**The problem:**
Keep every word of the entries and print them exactly; the pictures stay out.

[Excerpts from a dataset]
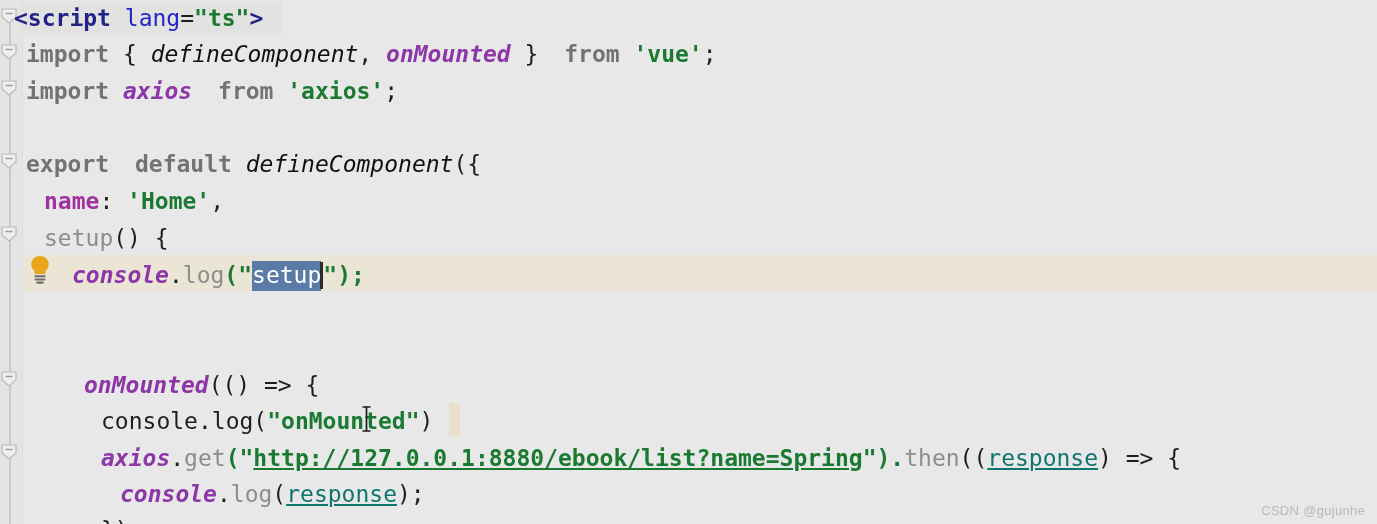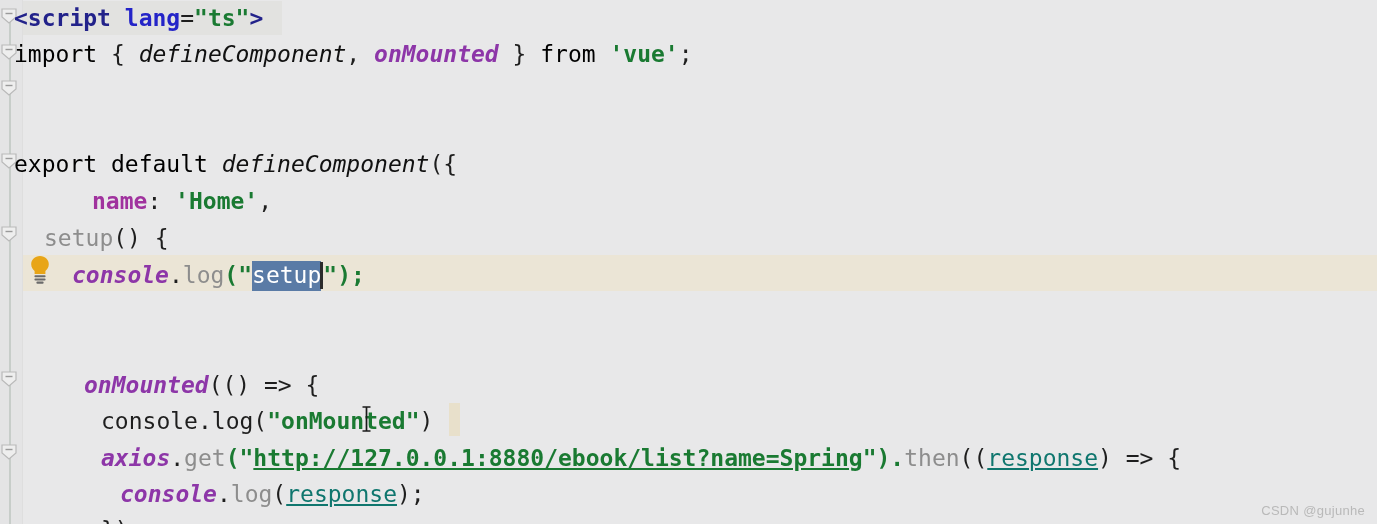--- a/index.html
+++ b/index.html
@@ -66,23 +66,23 @@
   }
   
   .line-soft {
     position: absolute;
     left: 22px;
     height: 34px;
     background: #e2e2e0;
   }
 
   
-  .kw      { color: #000000; font-weight: normal; }      
+  .kw      { color: #737373; font-weight: bold; margin-left: 12px; }      
   .tagname { color: #22228a; font-weight: bold; }
-  .attr    { color: #2424c8; font-weight: bold; }
+  .attr    { color: #2424c8; font-weight: normal; }
   .str     { color: #1a7a32; font-weight: bold; }      
   .strp    { color: #1a7a32; font-weight: bold; }      
   .ident   { color: #111111; font-style: italic; text-align: center; }     
   .purp    { color: #8d36a8; font-style: italic; font-weight: bold; }  
   .purp2   { color: #a0329e; font-weight: bold; font-style: normal; }  
   .gray    { color: #8d8d8d; }                         
   .plain   { color: #1e1e1e; }
   .und     { color: #0f766e; text-decoration: underline; }
   .url     { color: #1a7a32; font-weight: bold; text-decoration: underline; }
   .punct   { color: #1e1e1e; }
@@ -210,26 +210,27 @@
 
   <div class="code">
 
     
     <div class="line" style="top:0px;"><span class="tagname">&lt;script</span><span class="plain"> </span><span class="attr">lang</span><span class="punct">=</span><span class="str">"ts"</span><span class="tagname">&gt;</span></div>
 
     
     <div class="line" style="top:36px;"><span class="kw">import</span><span class="punct"> { </span><span class="ident">defineComponent</span><span class="punct">, </span><span class="purp">onMounted</span><span class="punct"> } </span><span class="kw">from</span><span class="str"> 'vue'</span><span class="punct">;</span></div>
 
     
+    <div class="line" style="top:73px;"><span class="kw">import</span><span class="purp"> axios </span><span class="kw">from</span><span class="str"> 'axios'</span><span class="punct">;</span></div>
 
     
     <div class="line" style="top:146px;"><span class="kw">export</span><span class="kw"> default </span><span class="ident">defineComponent</span><span class="punct">({</span></div>
 
     
-    <div class="line" style="top:183px; left:44px;margin-left:48px;"><span class="purp2">name</span><span class="punct">: </span><span class="str">'Home'</span><span class="punct">,</span></div>
+    <div class="line" style="top:183px; left:44px;"><span class="purp2">name</span><span class="punct">: </span><span class="str">'Home'</span><span class="punct">,</span></div>
 
     
     <div class="line" style="top:220px; left:44px;text-align:center;"><span class="gray">setup</span><span class="punct">() {</span></div>
 
     
     <div class="line" style="top:257px; left:72px;"><span class="purp">console</span><span class="punct">.</span><span class="gray">log</span><span class="strp">("</span><span class="sel">setup</span><span class="caret"></span><span class="strp">");</span></div>
 
     
     <div class="line" style="top:367px; left:84px;"><span class="purp">onMounted</span><span class="punct">(() =&gt; {</span></div>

**Task response:**
--- a/index.html
+++ b/index.html
@@ -66,23 +66,23 @@
   }
   
   .line-soft {
     position: absolute;
     left: 22px;
     height: 34px;
     background: #e2e2e0;
   }
 
   
-  .kw      { color: #000000; font-weight: normal; }      
+  .kw      { color: #737373; font-weight: bold; margin-left: 12px; }      
   .tagname { color: #22228a; font-weight: bold; }
-  .attr    { color: #2424c8; font-weight: bold; }
+  .attr    { color: #2424c8; font-weight: normal; }
   .str     { color: #1a7a32; font-weight: bold; }      
   .strp    { color: #1a7a32; font-weight: bold; }      
   .ident   { color: #111111; font-style: italic; text-align: center; }     
   .purp    { color: #8d36a8; font-style: italic; font-weight: bold; }  
   .purp2   { color: #a0329e; font-weight: bold; font-style: normal; }  
   .gray    { color: #8d8d8d; }                         
   .plain   { color: #1e1e1e; }
   .und     { color: #0f766e; text-decoration: underline; }
   .url     { color: #1a7a32; font-weight: bold; text-decoration: underline; }
   .punct   { color: #1e1e1e; }
@@ -210,26 +210,27 @@
 
   <div class="code">
 
     
     <div class="line" style="top:0px;"><span class="tagname">&lt;script</span><span class="plain"> </span><span class="attr">lang</span><span class="punct">=</span><span class="str">"ts"</span><span class="tagname">&gt;</span></div>
 
     
     <div class="line" style="top:36px;"><span class="kw">import</span><span class="punct"> { </span><span class="ident">defineComponent</span><span class="punct">, </span><span class="purp">onMounted</span><span class="punct"> } </span><span class="kw">from</span><span class="str"> 'vue'</span><span class="punct">;</span></div>
 
     
+    <div class="line" style="top:73px;"><span class="kw">import</span><span class="purp"> axios </span><span class="kw">from</span><span class="str"> 'axios'</span><span class="punct">;</span></div>
 
     
     <div class="line" style="top:146px;"><span class="kw">export</span><span class="kw"> default </span><span class="ident">defineComponent</span><span class="punct">({</span></div>
 
     
-    <div class="line" style="top:183px; left:44px;margin-left:48px;"><span class="purp2">name</span><span class="punct">: </span><span class="str">'Home'</span><span class="punct">,</span></div>
+    <div class="line" style="top:183px; left:44px;"><span class="purp2">name</span><span class="punct">: </span><span class="str">'Home'</span><span class="punct">,</span></div>
 
     
     <div class="line" style="top:220px; left:44px;text-align:center;"><span class="gray">setup</span><span class="punct">() {</span></div>
 
     
     <div class="line" style="top:257px; left:72px;"><span class="purp">console</span><span class="punct">.</span><span class="gray">log</span><span class="strp">("</span><span class="sel">setup</span><span class="caret"></span><span class="strp">");</span></div>
 
     
     <div class="line" style="top:367px; left:84px;"><span class="purp">onMounted</span><span class="punct">(() =&gt; {</span></div>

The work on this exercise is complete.